• **Provided material**
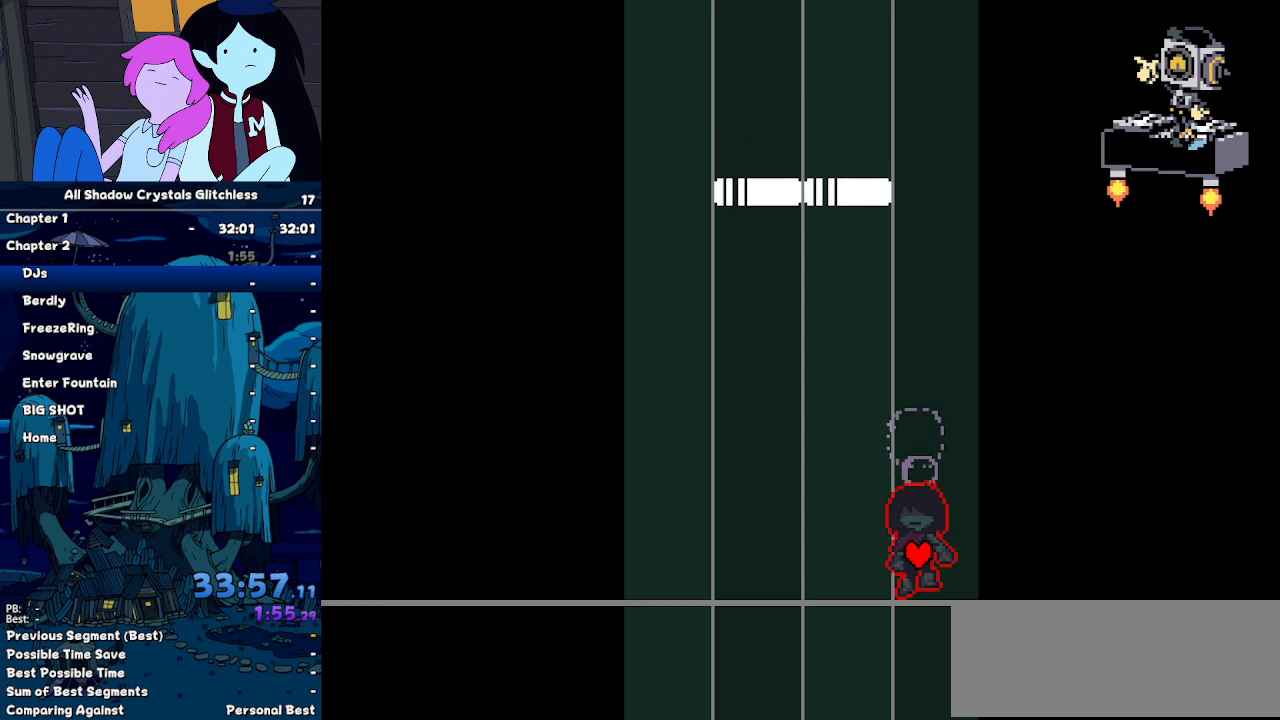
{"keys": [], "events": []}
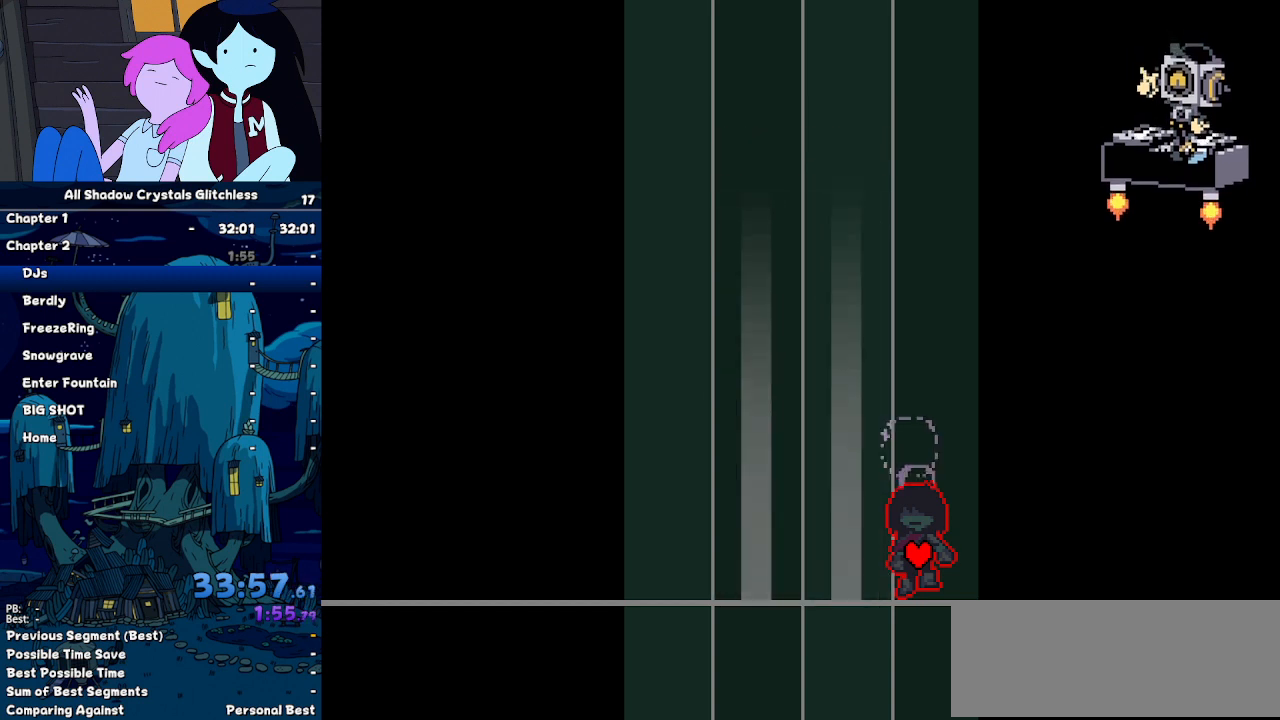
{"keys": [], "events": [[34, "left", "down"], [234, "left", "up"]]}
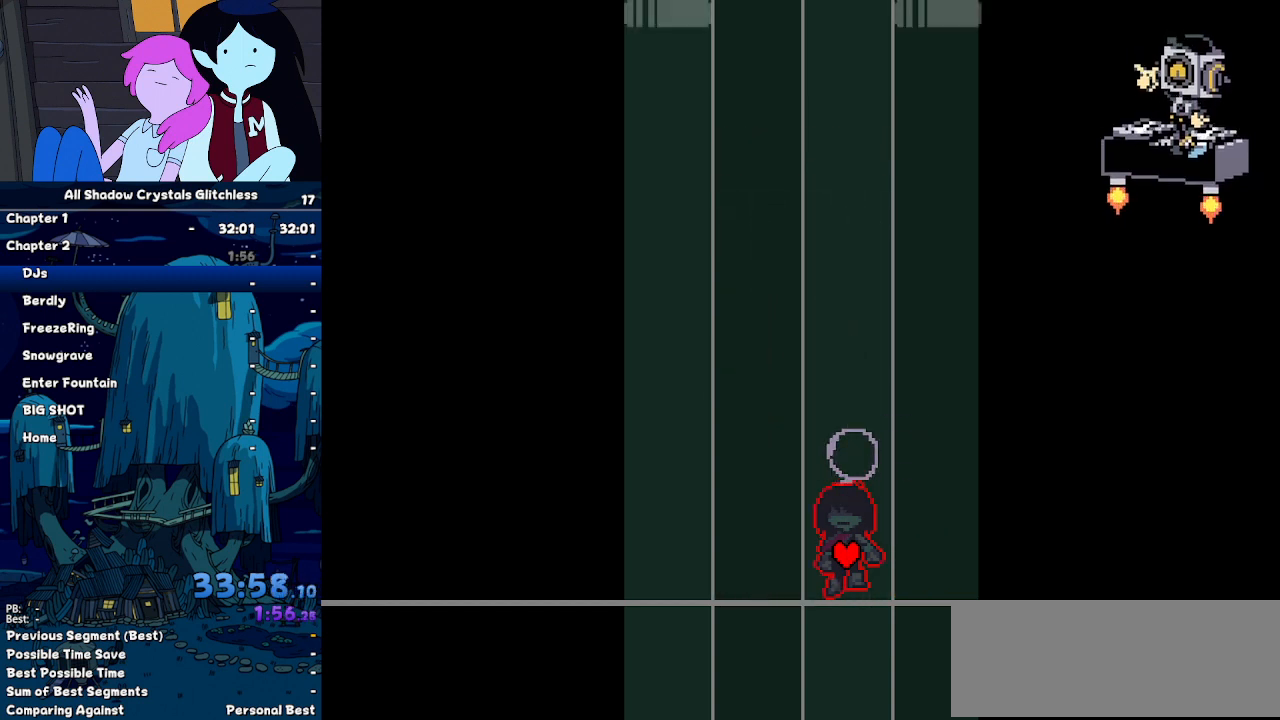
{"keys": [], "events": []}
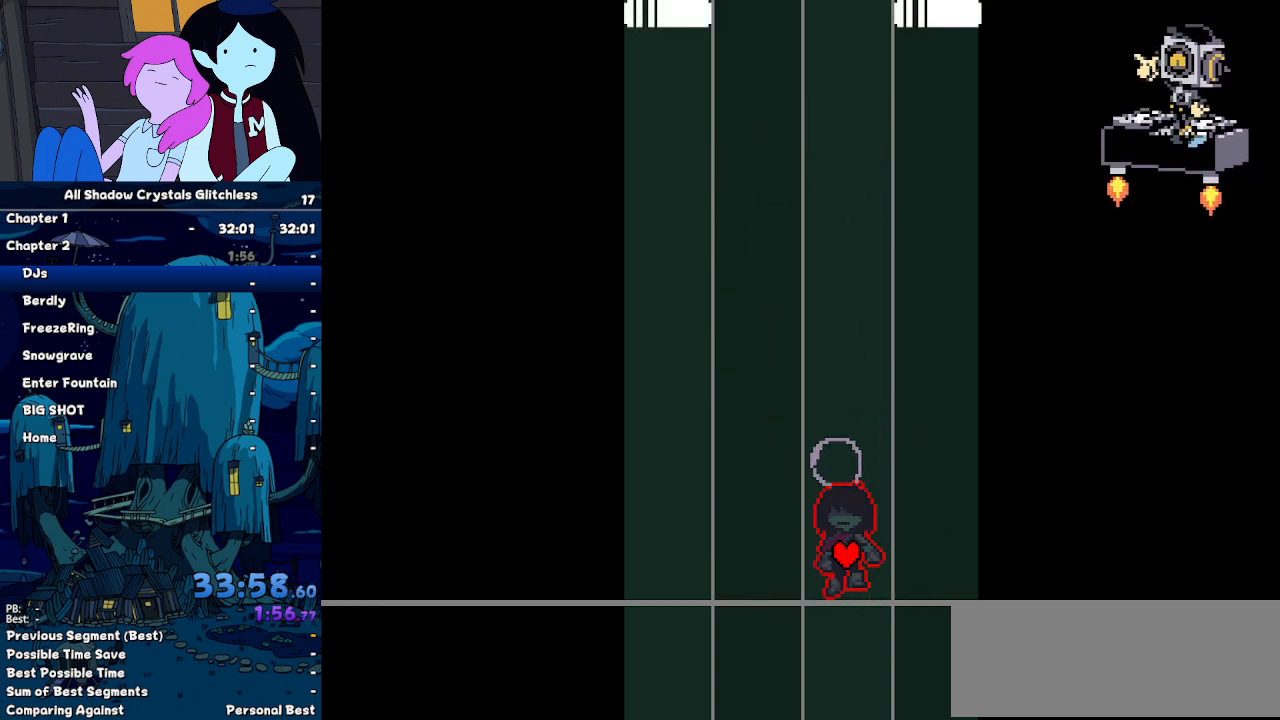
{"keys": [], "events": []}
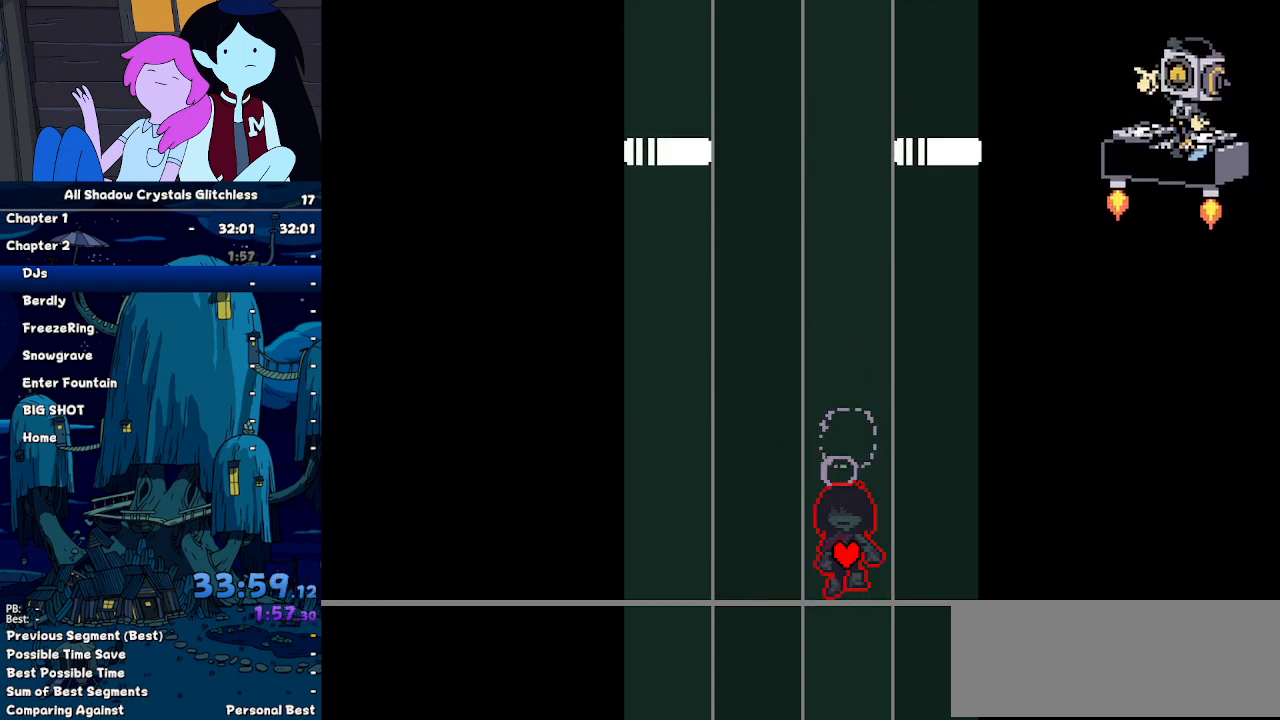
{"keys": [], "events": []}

• **Work instruction**
Reproduce the material above in full and without alteration, but skip all pictures.

• **The answer**
{"keys": [], "events": []}
{"keys": [], "events": [[34, "left", "down"], [234, "left", "up"]]}
{"keys": [], "events": []}
{"keys": [], "events": []}
{"keys": [], "events": []}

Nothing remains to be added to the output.